減反から生まれたアイディアの干し餅
寒さが肌に刺さるような冬になると、雪国の家々の軒下には色鮮やかな干し餅が吊され、真っ白な雪景色を彩ります。干し餅は寒風に晒して乾燥させた保存食として知られています。
北秋田市前山地域には平成22(2010)年、「おから入り干し餅」という一風変わった干し餅が誕生しました。干し餅におからを入れようと考えたのは前山地域に住む、戸沢イサさんです。イサさんは、平成22年にJA鷹巣町(現JA秋田たかのす)が主催する「生活工夫展」におから入りの干し餅を出展し、最優秀賞を受賞しました。
当時は減反政策により、農業協同組合では減反した畑に大豆を植えることを奨励していました。そこで、イサさんは大豆を使って何か出来ないかを考えました。寒天に大豆を入れてみるなど試行錯誤しながら、おからを干し餅に入れたらどうだろうか、という考えに辿り着きました。おからを入れることにより、普通の干し餅よりも作り方が難しくなりますが、身が締まってサクサクの食感を楽しむことが出来ます。
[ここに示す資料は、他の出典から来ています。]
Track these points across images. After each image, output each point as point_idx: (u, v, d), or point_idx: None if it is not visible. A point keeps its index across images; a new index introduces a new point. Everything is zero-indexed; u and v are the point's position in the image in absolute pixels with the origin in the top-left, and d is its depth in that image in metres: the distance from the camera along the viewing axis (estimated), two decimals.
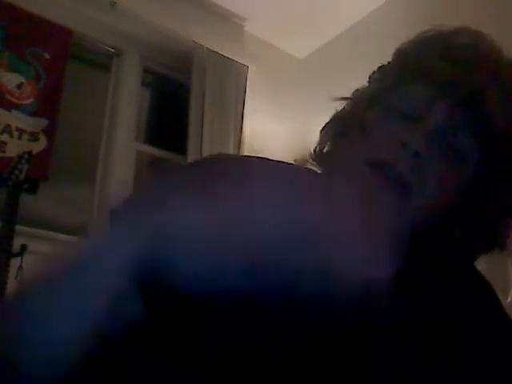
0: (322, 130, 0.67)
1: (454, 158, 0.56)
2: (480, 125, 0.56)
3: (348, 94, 0.67)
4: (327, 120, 0.68)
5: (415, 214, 0.57)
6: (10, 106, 2.51)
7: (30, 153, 2.12)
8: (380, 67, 0.65)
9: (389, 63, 0.64)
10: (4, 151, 2.44)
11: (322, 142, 0.67)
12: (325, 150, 0.66)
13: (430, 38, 0.61)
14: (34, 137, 2.55)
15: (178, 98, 3.18)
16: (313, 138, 0.70)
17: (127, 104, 3.01)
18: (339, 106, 0.67)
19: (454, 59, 0.57)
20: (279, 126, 3.26)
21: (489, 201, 0.60)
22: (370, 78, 0.66)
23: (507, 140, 0.57)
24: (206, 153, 2.90)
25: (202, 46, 3.05)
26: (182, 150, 2.96)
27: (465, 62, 0.57)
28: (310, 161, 0.68)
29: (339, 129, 0.64)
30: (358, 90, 0.66)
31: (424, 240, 0.61)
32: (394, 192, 0.55)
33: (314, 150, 0.67)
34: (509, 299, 1.37)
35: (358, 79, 0.67)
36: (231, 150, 3.01)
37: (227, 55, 3.13)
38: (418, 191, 0.55)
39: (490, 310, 0.64)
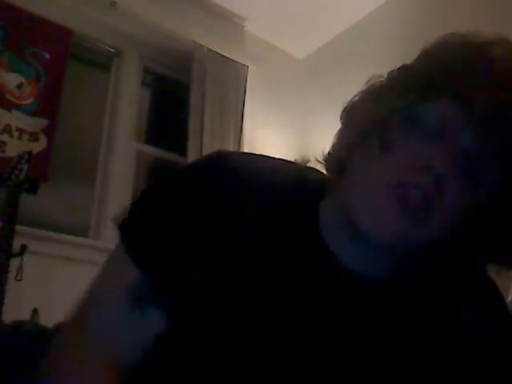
0: (337, 134, 0.64)
1: (473, 180, 0.55)
2: (507, 151, 0.54)
3: (346, 94, 0.64)
4: (328, 119, 0.66)
5: (432, 232, 0.56)
6: (10, 106, 2.51)
7: (29, 153, 2.12)
8: (402, 67, 0.62)
9: (412, 64, 0.61)
10: (4, 151, 2.44)
11: (336, 148, 0.64)
12: (339, 155, 0.63)
13: (462, 46, 0.57)
14: (33, 137, 2.55)
15: (178, 98, 3.18)
16: (312, 137, 0.68)
17: (127, 104, 3.01)
18: (338, 105, 0.66)
19: (487, 78, 0.54)
20: (279, 126, 3.26)
21: (498, 217, 0.58)
22: (388, 75, 0.62)
23: None
24: (205, 153, 2.89)
25: (202, 46, 3.05)
26: (182, 150, 2.96)
27: (499, 82, 0.54)
28: (322, 163, 0.65)
29: (357, 136, 0.61)
30: (373, 85, 0.63)
31: (427, 252, 0.61)
32: (415, 217, 0.54)
33: (328, 153, 0.64)
34: (509, 298, 1.37)
35: (357, 79, 0.67)
36: (231, 150, 3.01)
37: (227, 55, 3.13)
38: (438, 215, 0.54)
39: (490, 320, 0.64)
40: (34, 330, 0.71)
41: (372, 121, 0.60)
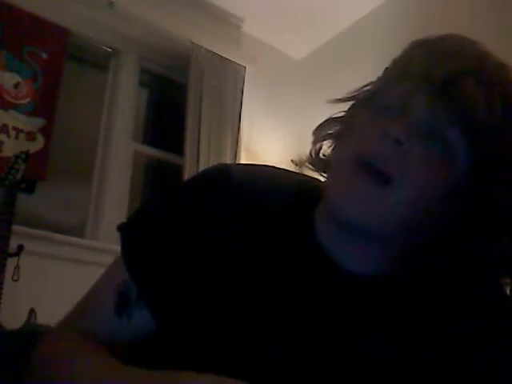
0: (315, 133, 0.68)
1: (440, 149, 0.56)
2: (460, 114, 0.55)
3: (344, 95, 0.67)
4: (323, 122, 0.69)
5: (402, 204, 0.56)
6: (6, 106, 2.51)
7: (27, 152, 2.12)
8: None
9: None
10: (1, 151, 2.43)
11: (317, 146, 0.68)
12: (321, 155, 0.67)
13: (417, 40, 0.62)
14: (31, 136, 2.54)
15: (176, 99, 3.18)
16: (310, 139, 0.70)
17: (124, 104, 3.01)
18: (337, 106, 0.67)
19: (430, 52, 0.59)
20: (276, 127, 3.27)
21: (487, 208, 0.58)
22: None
23: (497, 136, 0.56)
24: (203, 153, 2.90)
25: (199, 46, 3.06)
26: (179, 150, 2.96)
27: (440, 53, 0.58)
28: (308, 165, 0.68)
29: (334, 133, 0.66)
30: (358, 92, 0.66)
31: (420, 246, 0.61)
32: (377, 182, 0.55)
33: (310, 154, 0.68)
34: None
35: (355, 80, 0.67)
36: (228, 151, 3.01)
37: (225, 56, 3.13)
38: (401, 180, 0.55)
39: (492, 324, 0.64)
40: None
41: (347, 117, 0.65)
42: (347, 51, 3.19)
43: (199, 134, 2.93)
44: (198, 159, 2.89)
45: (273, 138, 3.22)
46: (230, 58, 3.15)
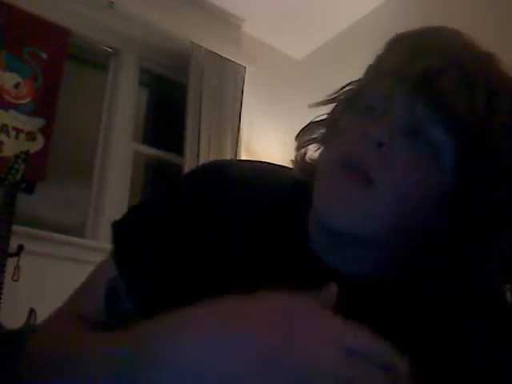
0: (298, 139, 0.67)
1: (424, 148, 0.55)
2: (440, 111, 0.54)
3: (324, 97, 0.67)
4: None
5: (388, 205, 0.55)
6: (7, 106, 2.51)
7: (27, 152, 2.12)
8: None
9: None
10: (1, 151, 2.43)
11: (302, 151, 0.67)
12: (307, 159, 0.66)
13: (399, 35, 0.62)
14: (31, 136, 2.54)
15: (176, 99, 3.18)
16: None
17: (124, 104, 3.01)
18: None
19: (410, 47, 0.57)
20: (276, 127, 3.27)
21: (479, 206, 0.57)
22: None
23: (482, 131, 0.54)
24: (203, 153, 2.90)
25: (199, 46, 3.06)
26: (179, 150, 2.96)
27: (420, 49, 0.57)
28: (295, 169, 0.67)
29: (318, 137, 0.65)
30: (339, 93, 0.66)
31: (418, 248, 0.60)
32: (358, 184, 0.54)
33: (296, 159, 0.67)
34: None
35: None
36: (228, 151, 3.01)
37: (225, 56, 3.13)
38: (384, 180, 0.54)
39: (491, 327, 0.63)
40: None
41: (331, 120, 0.64)
42: (347, 51, 3.19)
43: (199, 134, 2.93)
44: (198, 159, 2.89)
45: (273, 137, 3.22)
46: (230, 58, 3.15)
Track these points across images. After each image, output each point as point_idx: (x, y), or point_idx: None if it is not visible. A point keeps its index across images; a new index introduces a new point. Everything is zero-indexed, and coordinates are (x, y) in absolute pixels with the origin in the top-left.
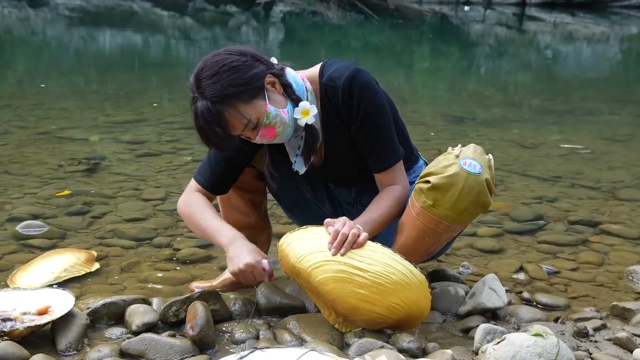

前山婦人会では、イサさんからおから入り干し餅の秘伝レシピを教えてもらい、「農繁期が終わり、仕事がない時期なので、みんなで干し餅を作っておしゃべりをするのが楽しい」と農閑期の冬季講座として干し餅作りをしてきました。
イサさんが講師を務める干し餅作りの講座は終了しましたが、郷土の名物として、前山地域では、個人で干し餅を作り続けている方々がいます。
イサさんが講師を務める干し餅作りの講座は終了しましたが、郷土の名物として、前山地域では、個人で干し餅を作り続けている方々がいます。